There is absolutely no excuse for this. They shouldn’t yell at you. They shouldn’t hang up on you. They shouldn’t call you names. However, the sponsors with whom I’ve done the best work, I respected (and I’ll admit) feared a little bit. I was deferential, like to a boss or to a doctor. That deference kept me in line. I need to be scared enough to do the work, scared to lose you as a sponsor… which is different from being scared that you’re going to pelt me with a Big Book.

Now what about the corollary, firing a sponsee? This is a little tougher, because you're taking them on predicated on the notion that they don't have their shit together. But the law of diminishing returns does apply here.
 

2 reasons to get rid of a sponsee:

1) They’re lying to you. And then they’re lying about lying.

We all know that saying: “How do you know when an addict is lying? Their lips are moving.” Yes, but how can you help somebody when they’re not telling you the truth? Unfortunately, you really can’t.

When I was a tweaker in my 20s, I saw a therapist who was supposed to be “very tough on addiction.” I was high every session, every week, for an entire year. He didn’t notice and I didn’t tell him. And guess what? I didn’t get better.

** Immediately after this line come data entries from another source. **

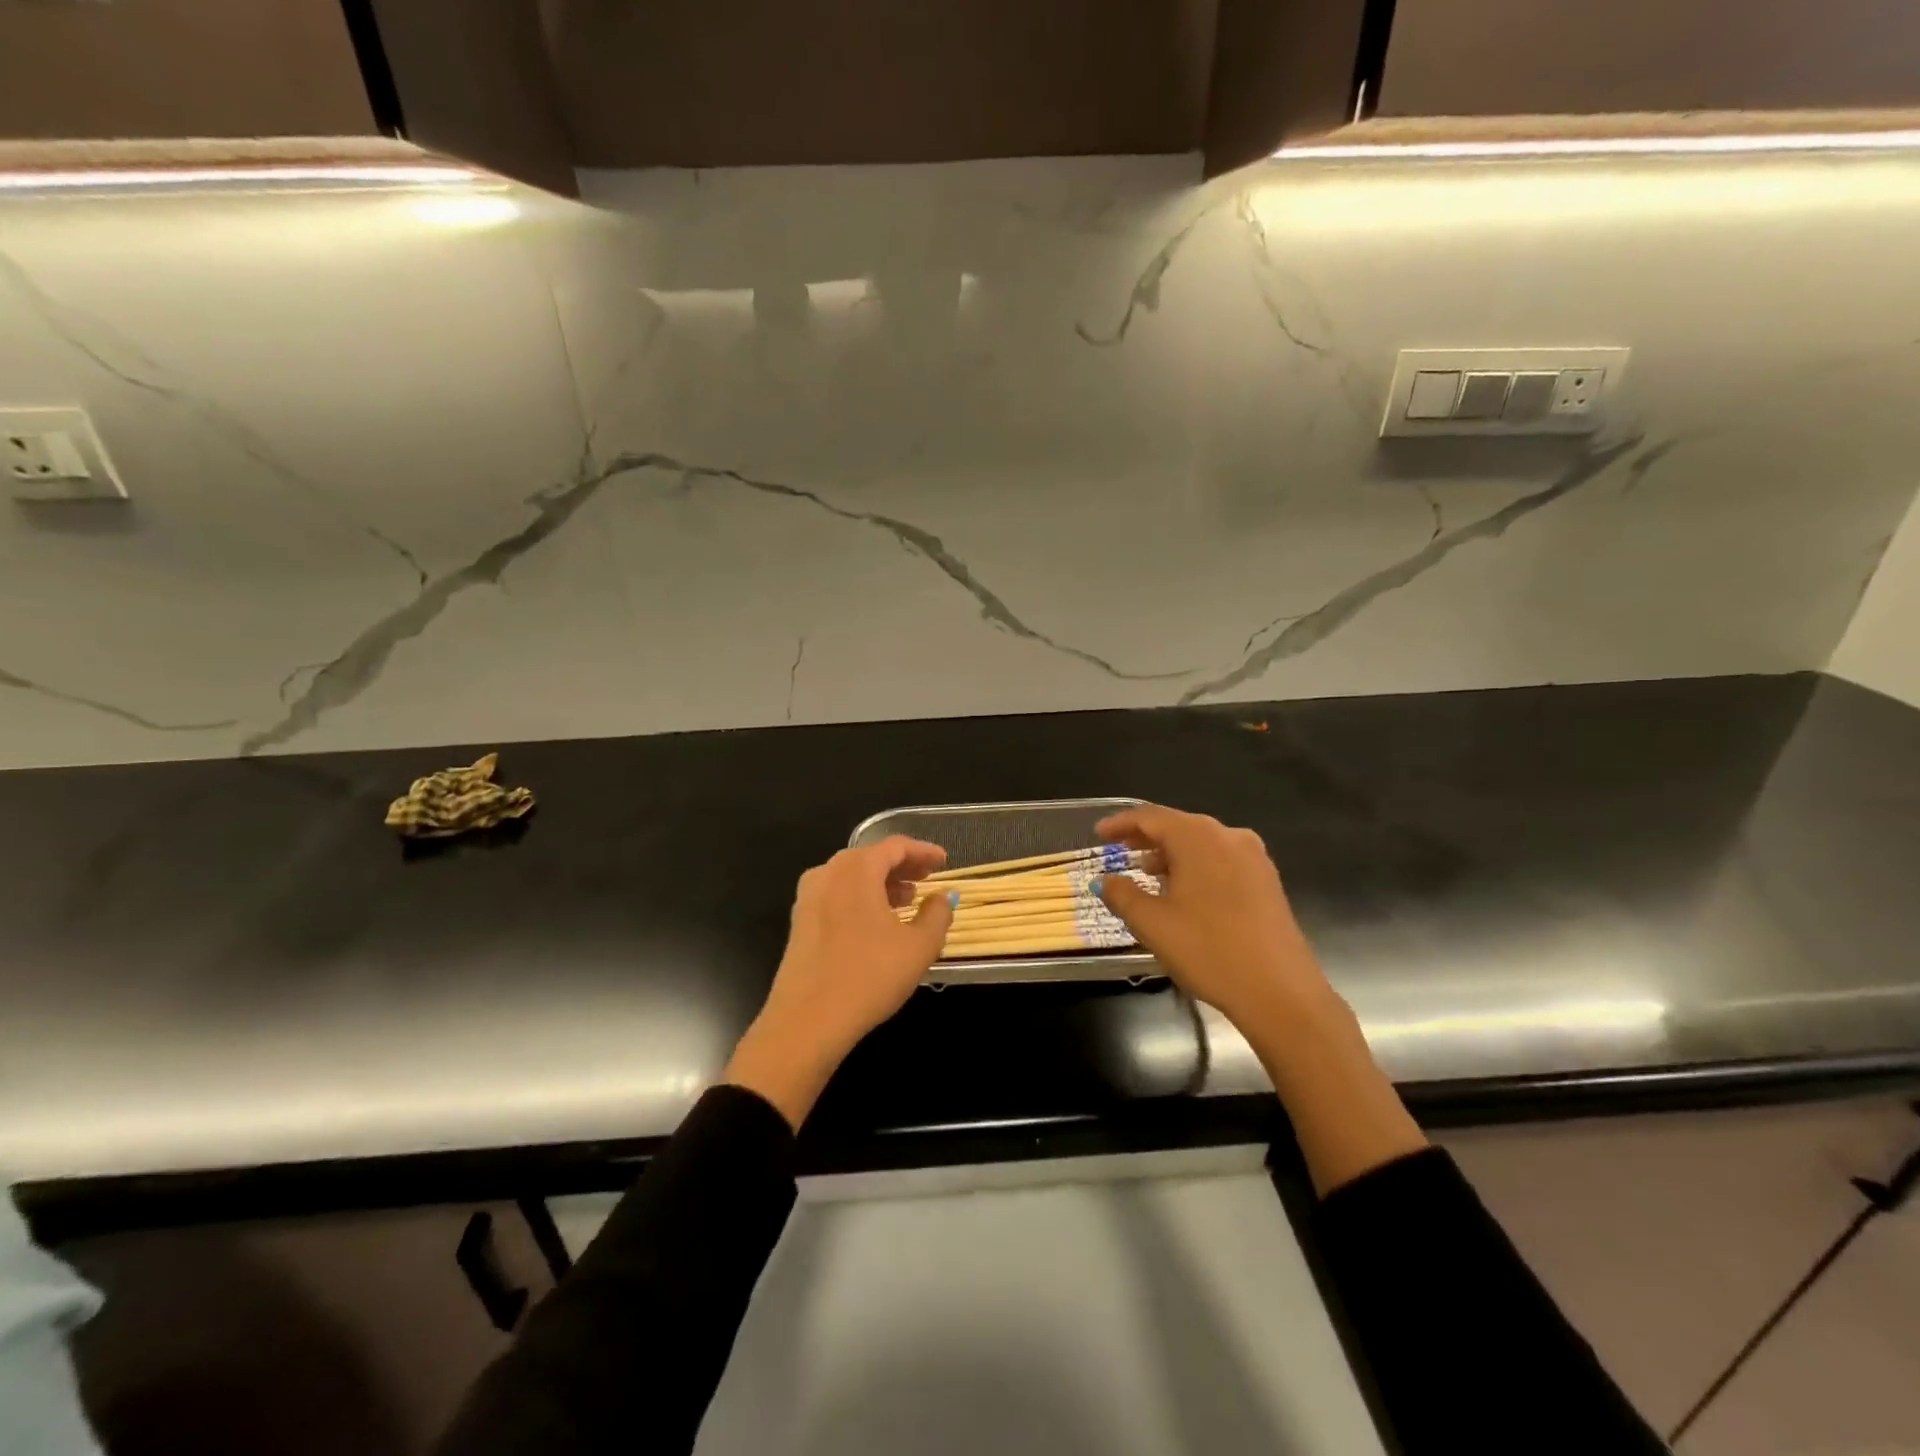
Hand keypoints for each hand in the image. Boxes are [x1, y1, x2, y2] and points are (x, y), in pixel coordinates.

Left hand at [724, 836, 953, 1128]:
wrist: (807, 1021)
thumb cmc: (869, 977)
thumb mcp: (918, 947)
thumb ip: (937, 914)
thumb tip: (943, 897)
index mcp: (857, 870)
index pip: (895, 846)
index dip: (923, 851)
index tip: (944, 861)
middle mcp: (828, 873)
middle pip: (871, 857)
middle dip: (902, 865)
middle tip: (927, 878)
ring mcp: (808, 897)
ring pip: (851, 876)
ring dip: (881, 883)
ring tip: (906, 900)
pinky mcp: (799, 921)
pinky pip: (836, 895)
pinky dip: (860, 897)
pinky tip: (876, 922)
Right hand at [1094, 805, 1335, 1037]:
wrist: (1280, 992)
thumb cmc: (1208, 949)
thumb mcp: (1152, 923)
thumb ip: (1122, 894)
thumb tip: (1104, 880)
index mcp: (1198, 837)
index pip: (1151, 817)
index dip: (1121, 823)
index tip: (1099, 834)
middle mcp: (1228, 836)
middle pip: (1179, 826)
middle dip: (1147, 837)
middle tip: (1120, 851)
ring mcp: (1254, 858)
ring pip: (1202, 844)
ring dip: (1172, 854)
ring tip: (1148, 873)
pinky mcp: (1267, 882)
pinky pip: (1222, 861)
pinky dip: (1196, 867)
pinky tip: (1185, 892)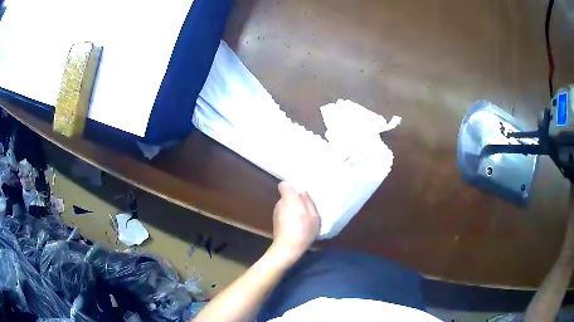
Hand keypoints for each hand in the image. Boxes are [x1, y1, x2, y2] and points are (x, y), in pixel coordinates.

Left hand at [271, 182, 319, 261]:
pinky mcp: (275, 222)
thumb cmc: (303, 230)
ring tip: (303, 219)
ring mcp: (276, 213)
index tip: (300, 193)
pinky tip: (297, 226)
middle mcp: (279, 203)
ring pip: (286, 205)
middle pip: (287, 196)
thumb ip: (308, 201)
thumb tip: (302, 192)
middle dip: (295, 199)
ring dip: (293, 209)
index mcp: (289, 198)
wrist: (287, 248)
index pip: (284, 185)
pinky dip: (290, 217)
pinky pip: (284, 214)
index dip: (292, 187)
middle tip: (307, 208)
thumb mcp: (313, 216)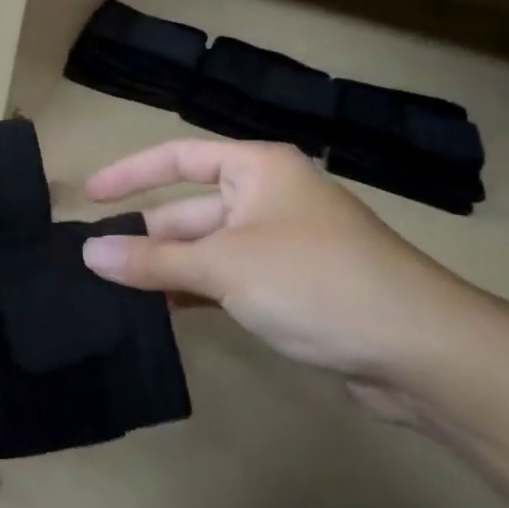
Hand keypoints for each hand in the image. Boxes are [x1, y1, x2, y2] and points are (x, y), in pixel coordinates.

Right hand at [79, 140, 497, 404]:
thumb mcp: (225, 267)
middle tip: (92, 263)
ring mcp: (281, 244)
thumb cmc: (316, 282)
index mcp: (257, 169)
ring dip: (165, 269)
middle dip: (145, 235)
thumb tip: (89, 252)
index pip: (178, 158)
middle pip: (189, 209)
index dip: (130, 173)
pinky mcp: (290, 287)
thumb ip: (153, 260)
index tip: (88, 197)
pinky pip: (227, 280)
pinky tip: (160, 314)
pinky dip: (194, 292)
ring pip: (206, 250)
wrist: (420, 349)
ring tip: (112, 292)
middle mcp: (268, 198)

It was an enormous waste of money as well as everybody’s time.

I had a sponsee who was using but pretending to be sober. Weeks would go by and she’d check in, but she was shooting dope the whole time. She’d confess and promise not to do it again. But what do you know? It would happen again and again. I finally cut her loose and I won’t lie, it was very difficult. I asked myself a question: Would I put up with a lover or friend who did this? A boyfriend who kept apologizing and promising to “never do that again” but kept doing it? No. In the end it wasn’t about using. It was about honesty and trust (or lack thereof). And eventually it was about my own self-respect and boundaries as a sponsor and a person in recovery.

2) They won’t do the work.

Meetings aren’t the work. Meetings are the fellowship. The step work is the WORK and in my experience, the only thing that creates any lasting sobriety and/or any real change.

If they’re calling you to “check in” or to bitch about Becky with the good hair, they're not a sponsee, they’re a “friend.” I find that the amount of gossip they get you involved in is inversely proportional to the amount of work they do. And if they continuously refuse to do the work, lose them. They don’t trust or respect or aren’t motivated by you sufficiently to do the work. Or they aren’t ready. Whatever the case, you are not doing either of you any favors by sticking in and being patient. In fact, according to my sponsor, you’re doing them a disservice. Your firing them might be the kick in the ass they need to find somebody who really holds their feet to the fire.

Those are the only two reasons I’ve fired sponsees. I’ve never fired a sponsee because they didn’t follow my suggestion. (I’m not a despot or a cult leader… yet). I’ve never fired a sponsee because they were acting out sexually or doing illegal shit. I’ve never fired a sponsee because they relapsed. Hell, after all my relapses, that would be very pot and kettle-esque of me, wouldn't it? Plus, relapses can be very motivating... if you survive them.

My point is, if you’re doing the work and trying, I will hang in and give you my all. But I can only sponsor the way I am sponsored, which is loving but with a healthy dose of shut-the-fuck-up-with-your-bullshit-ness. I’m tougher than some and laxer than others. And yeah, there’s a lot of writing to do and inventories to take, but now that you’re not driving downtown to buy a few bags every few days, you’ve got time, right?